やりたいことだって、いっぱいあったはずだ。
生きたいって……ただ生きたいって、望んでただけなのに……っ。
黙りこくってしまった俺の正面から手が伸びて、敬吾がタブレットの電源を落とす。
なにを言おうか。気の利いた言葉でも言えればいいんだけど、俺なんかに言う権利はないような気がして。
少し居心地の悪い沈黙が続いていた時、玄関の方から「ただいま」という女の人の声がした。
「あ、お母さんが帰ってきたんだよ。お帰り、お母さん。ハヤトが来てるよ!」
敬吾がそう声をあげると、「まぁまぁ!」と声の主がパタパタと音を立てながら近づいてきた。
リビングの扉が開かれる。そこには優しそうなおばさんがいて、俺を見て目を細めた。
「いらっしゃい、ハヤトくん! よく……よく来てくれたわねぇ……っ」
まるで、以前会ったことがあるかのように、うんうんと頷きながらそう話しかけてくれる敬吾の母親。
そのおばさんが、俺に近付いたかと思うと、ギュッと俺の手を握った。俺は少し驚いて、目の前のおばさんを見つめる。

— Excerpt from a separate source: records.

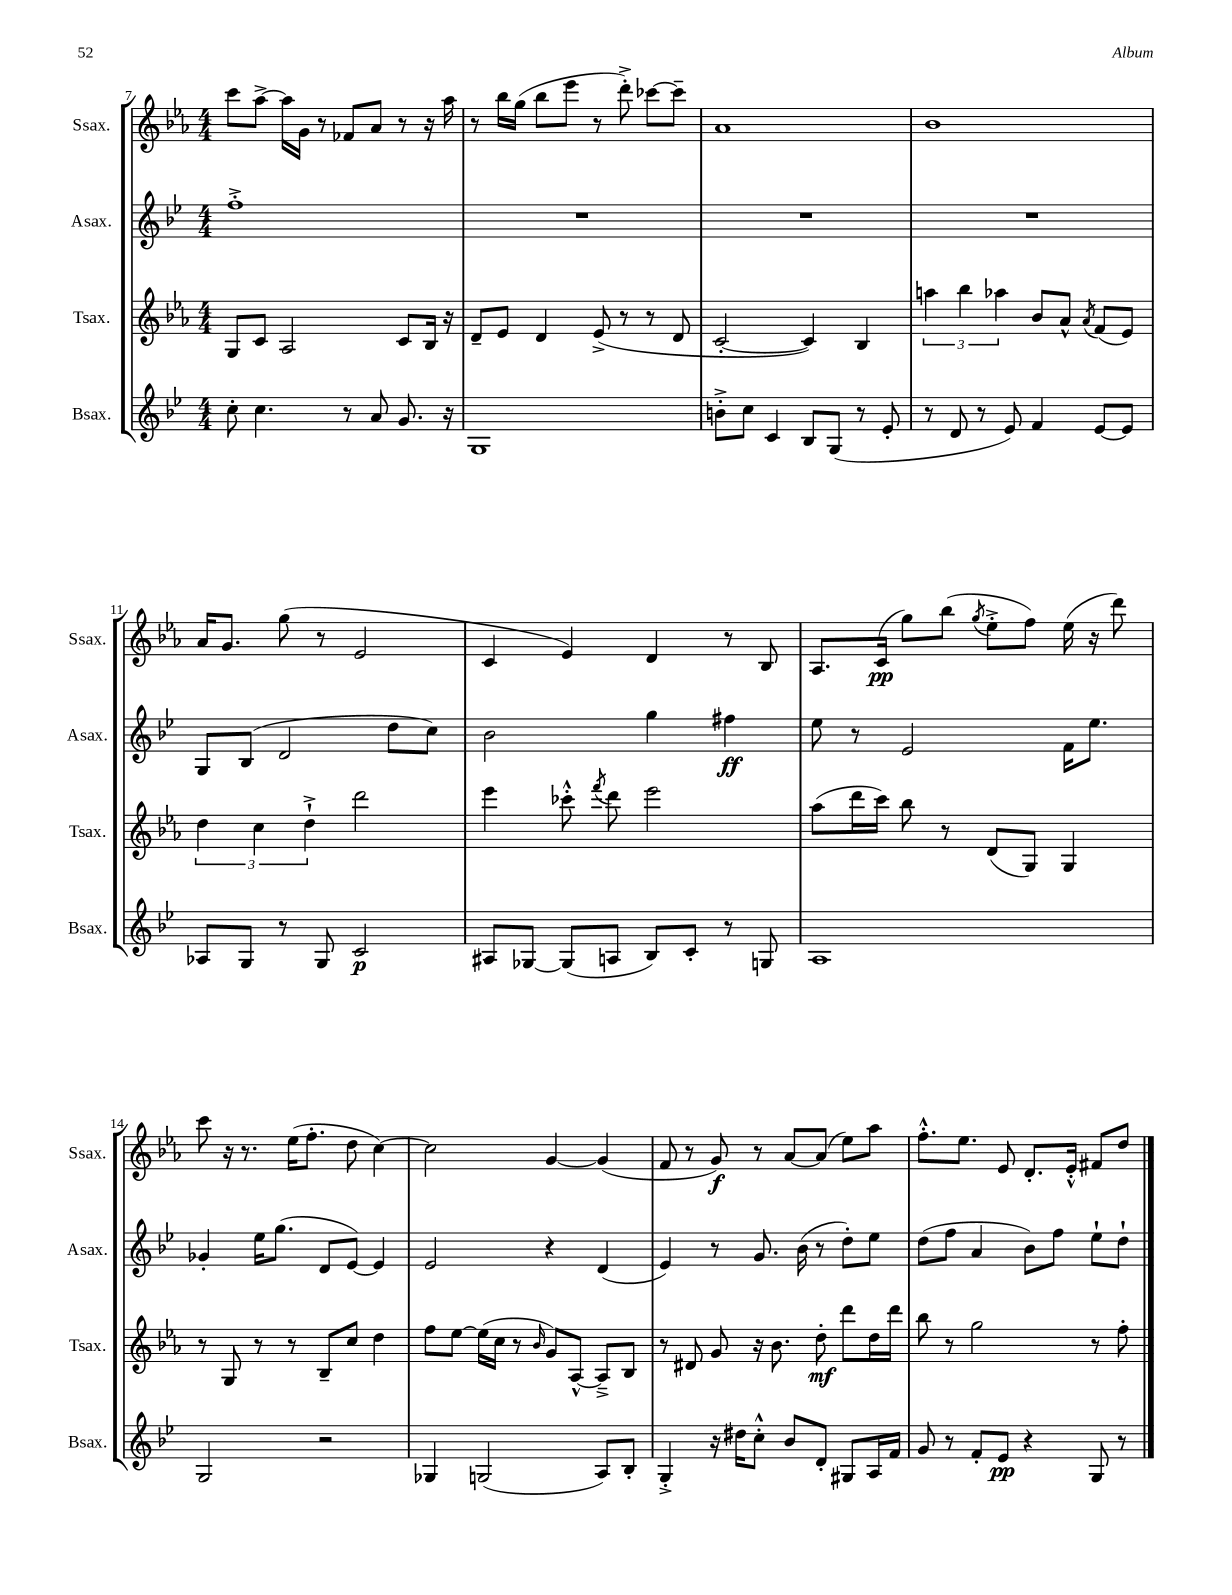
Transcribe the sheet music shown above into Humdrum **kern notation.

**kern	**kern	**kern	**kern
*staff4	*staff3	*staff2	*staff1
*clefG2	*clefG2	*clefG2	*clefG2
*k[b-e-]	*k[b-e-a-]	*k[b-e-]	*k[b-e-a-]
*M4/4	*M4/4	*M4/4	*M4/4
8cc'	8G	1ff'^	8ccc
4.cc	8c	.	[8aa-^
.	2A-	.	16aa-]
.	.	.	16g
.	.	.	8r
8r	.	.	8f-
8a	.	.	8a-
8.g	8c	.	8r
.	16B-	.	16r
16r	16r	.	16aa-
=	=	=	=
1G	8d~	1r	8r
.	8e-	.	16bb-
.	.	.	(16gg
.	4d	.	8bb-
.	.	.	8eee-
.	(8e-^	.	8r
.	8r	.	8ddd'^)
.	8r	.	[8ccc-
.	8d	.	8ccc-~]
=	=	=	=
8b'^	[2c'	1r	1a-
8cc	.	.	.
4c	.	.	.
8B-	4c])	.	.
(8G	.	.	.
8r	4B-	.	.
8e-'	.	.	.
=	=	=	=
8r	6aa	1r	1b-
8d	.	.	.
.	6bb-	.	.
8r	.	.	.
.	6aa-	.	.
8e-)	.	.	.
4f	8b-	.	.
.	8a-^^	.	.
.	8qa-	.	.
[8e-	(8f	.	.
8e-]	8e-)	.	.
=	=	=	=
8A-	6dd	8G	16a-
.	.	.	8.g
8G	.	(8B-	.
.	6cc	.	.
8r	.	2d	(8gg
.	6dd`^	.	.
8G	.	.	8r
2c	2ddd	.	2e-
.	.	8dd	.
.	.	8cc)	.
=	=	=	=
8A#	4eee-	2b-	4c
[8G-	.	.	.
(8G-]	8ccc-'^^	.	4e-)
.	8qfff	.	.
8A	8ddd	.	.
8B-)	2eee-	4gg	4d
8c'	.	.	.
8r	.	4ff#	8r
8G	.	.	8B-
=	=	=	=
1A	(8aa-	8ee-	8.A-
.	16ddd	8r	.
.	16ccc)	.	(16c
.	8bb-	2e-	8gg)
.	8r	.	(8bb-
.	.	.	8qgg
.	(8d	.	8ee-'^
.	8G)	.	8ff)
.	4G	16f	(16ee-
.	.	8.ee-	16r
.	.	.	8ddd)
=	=	=	=
2G	8r	4g-'	8ccc
.	8G	.	16r
.	.	.	8.r
.	8r	16ee-	.
.	.	(8.gg	.
.	8r	.	(16ee-
.	.	.	8.ff'
2r	8B-~	8d	.
.	8cc	[8e-)	8dd
.	4dd	4e-]	[4cc)
=	=	=	=
4G-	8ff	2e-	2cc]
.	[8ee-	.	.
(2G	(16ee-]	.	.
.	16cc	.	.
.	8r	.	.
.	16qqb-	.	.
.	8g)	4r	[4g
.	[8A-^^	.	.
8A)	8A-~^]	(4d	(4g]
8B-'	8B-	.	.
=	=	=	=
4G'^	8r	4e-)	8f
.	8d#	.	8r
16r	8g	8r	8g)
16dd#	.	.	.
8cc'^^	16r	8.g	8r
.	8.b-	.	.
8b-	.	.	[8a-
.	.	(16b-	.
8d'	8dd'	8r	(8a-]
8G#	8ddd	8dd')	8ee-)
16A	16dd	8ee-	8aa-
16f	16ddd	.	.
=	=	=	=
8g	8bb-	(8dd	8.ff'^^
8r	8r	8ff	.
.	.	.	8.ee-
8f'	2gg	4a	.
8e-	.	.	8e-
4r	.	8b-)	8.d'
.	.	8ff	.
.	.	.	16e-'^^
8G	8r	8ee-`	8f#
8r	8ff'	8dd`	8dd
==	==	==	==
*-	*-	*-	*-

「頑張ったわねぇ、ハヤトくん……よかった……元気になって、ほんっとうによかった……っ!」
初めて会ったっていうのに、おばさんは涙を流さんばかりに喜んでくれて。
ぎゅうっと強く握ってくれている手が、心からそう思っているって伝えてくれる。
「ありがとう、おばさん」
「お礼を言うのはこっちよ。ずっと、ずっと仁志を応援してくれてて、ありがとうね。あの子、途中からいきなり看護師になるんだって言い出して……だから頑張るんだって、最期まで一生懸命に生きてくれたのよ」
おばさんの言葉に我慢ができなくなって、じわじわと視界が涙に侵される。
あの時俺が聞いたマツバの夢。それが、少しでも生きる気力に繋がっていたのなら、嬉しい。
「ハヤトくん、仁志に会いにきてくれてありがとう。あの子は夢を叶えられなかったけど、あなたはしっかりこの手で掴んでね」
優しくてあったかい手に包まれて、とうとう俺の涙は滑り落ちる。
言葉では答えられず、コクコクと一生懸命に首を縦に振った。
生きたくても生きられなかったマツバ。
やりたいことを叶えられなかったマツバ。
世の中には、そんな人がたくさんいるんだろう。
人はいつか死ぬ。
高齢者も赤ちゃんも……今日健康な人だって、明日事故に遭って死ぬかもしれない。
俺だって今は寛解状態だけど、じいさんになるまで生きられる保証は、どこにもないんだ。
そう考えた時、唐突に山チョー先生の言葉が頭に響いた。
〝サッカーも勉強も恋愛も、全部諦めるんじゃない! 欲張れ!〟
そうだ。生きているうちは、欲張ってしまおう。
一生懸命に生きるって、多分、きっと、そういうことなんだ。
そうやって生きないと、マツバに向ける顔がない。
俺はそんな風に感じた。
「仁志のために、泣いてくれてありがとう」
顔を上げると、今度はおばさんの方がポロポロ涙を流していて。
俺は逆に手を取ると、今度はギュッと握り返した。